2013 -2016 UNDINE (Torben Hass):
In 2013 übernahm der neue Eigentümer Torben Hass für 300.000€ Kaufpreis in Form einer Anzahlung und regelmäßiger Ratenzahlungen an „Gangway e.V.“ die UNDINE.
Selbst auf der GORCH FOCK gesegelt, war Torben Hass Verfechter der kommerziellen Frachtschifffahrt unter Segel und hatte das Ziel, auf regelmäßigen Fahrten zwischen Hamburg und Sylt Fracht und zahlende Passagiere zu transportieren.
Im Februar 2013 absolvierte die UNDINE unter der Flagge der „Hamburg-Sylt-Linie“ ihre erste Reise von Hamburg nach Hörnum.
Transportiert wurden Baustoffe, Kaminholz und Lebensmittel vom Festland auf die Insel. Nur zeichnete sich im Laufe der Zeit ab, dass Ladungen für die Rücktouren von der Insel zurück ans Festland fehlten.
Nachdem dann auch noch diverse technische Probleme einen Werftaufenthalt mit größeren finanziellen Belastungen nach sich zog, blieben die vereinbarten Ratenzahlungen an den Verein aus. Dies hatte zur Folge, dass die UNDINE im Winter 2014 in Husum an die Kette gelegt wurde. Zwar bekam Torben Hass das Schiff dank einer Crowdfunding-Initiative und einigen Frachtverträgen wieder frei, dennoch scheiterte das Geschäftsmodell dann an den Forderungen der Berufsgenossenschaft nach einer größeren Besatzung.
Nach einer Insolvenz wurde die UNDINE dann im Mai 2016 erneut im Harburger Hafen festgesetzt und anderthalb Jahre lang nach einem Käufer gesucht.
2017 – heute UNDINE (Stiftung Hamburg Maritim):
2017 übernahm die „Stiftung Hamburg Maritim“ die UNDINE aus der Konkursmasse heraus, bevor es zu einer Zwangsversteigerung kam.

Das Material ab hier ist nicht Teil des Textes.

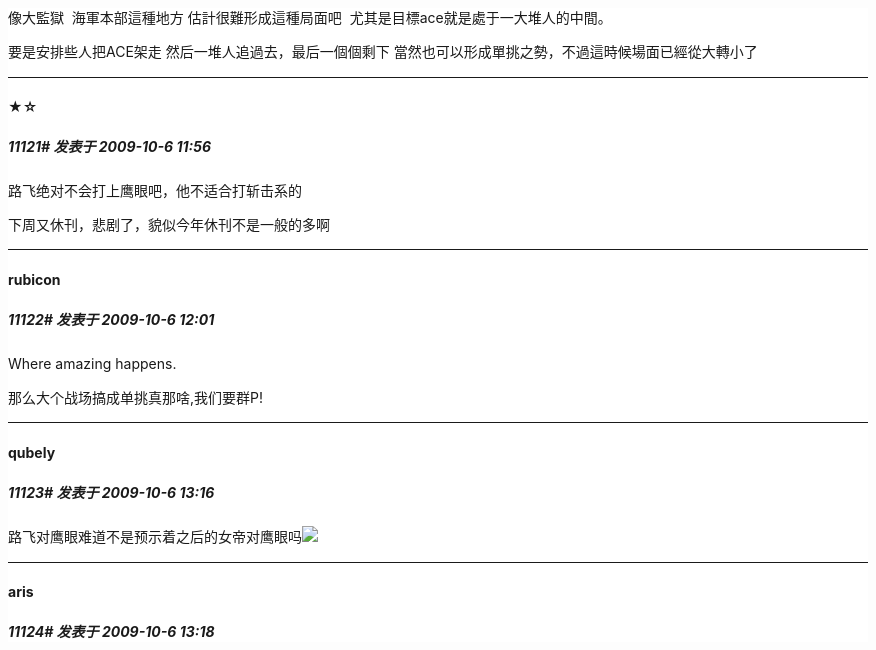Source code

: 
像大監獄  海軍本部這種地方 估計很難形成這種局面吧  尤其是目標ace就是處于一大堆人的中間。

要是安排些人把ACE架走 然后一堆人追過去，最后一個個剩下 當然也可以形成單挑之勢，不過這時候場面已經從大轉小了







-----

####  ★☆  
##### 11121#       发表于 2009-10-6 11:56




路飞绝对不会打上鹰眼吧，他不适合打斩击系的

下周又休刊，悲剧了，貌似今年休刊不是一般的多啊







-----

####  rubicon  
##### 11122#       发表于 2009-10-6 12:01




Where amazing happens.

那么大个战场搞成单挑真那啥,我们要群P!







-----

####  qubely  
##### 11123#       发表于 2009-10-6 13:16




路飞对鹰眼难道不是预示着之后的女帝对鹰眼吗<img src="https://static.saraba1st.com/image/smiley/face/34.gif" referrerpolicy="no-referrer">







-----

####  aris  
##### 11124#       发表于 2009-10-6 13:18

Das Ziel der „Stiftung Hamburg Maritim“ mit der UNDINE ist:
- der Erhalt eines „typischen Küstenfahrers mit Hamburger Geschichte“; und
- die Perspektive, die UNDINE als Traditionsschiff für Ausfahrten mit Gästen zu nutzen.
2019 gründete sich der Betreiberverein „Freunde des Frachtschoners UNDINE e.V.“ zur tatkräftigen Unterstützung bei der Restaurierung und zum späteren Betrieb des Schiffes.
Im Januar 2023 endete ein erster Werftaufenthalt zur Instandsetzung der Stahlarbeiten am Rumpf. Am 16.06.2023 wurde nach intensiven Überarbeitungen der Antriebsdiesel wieder erfolgreich in Betrieb genommen und das erste Mal gestartet.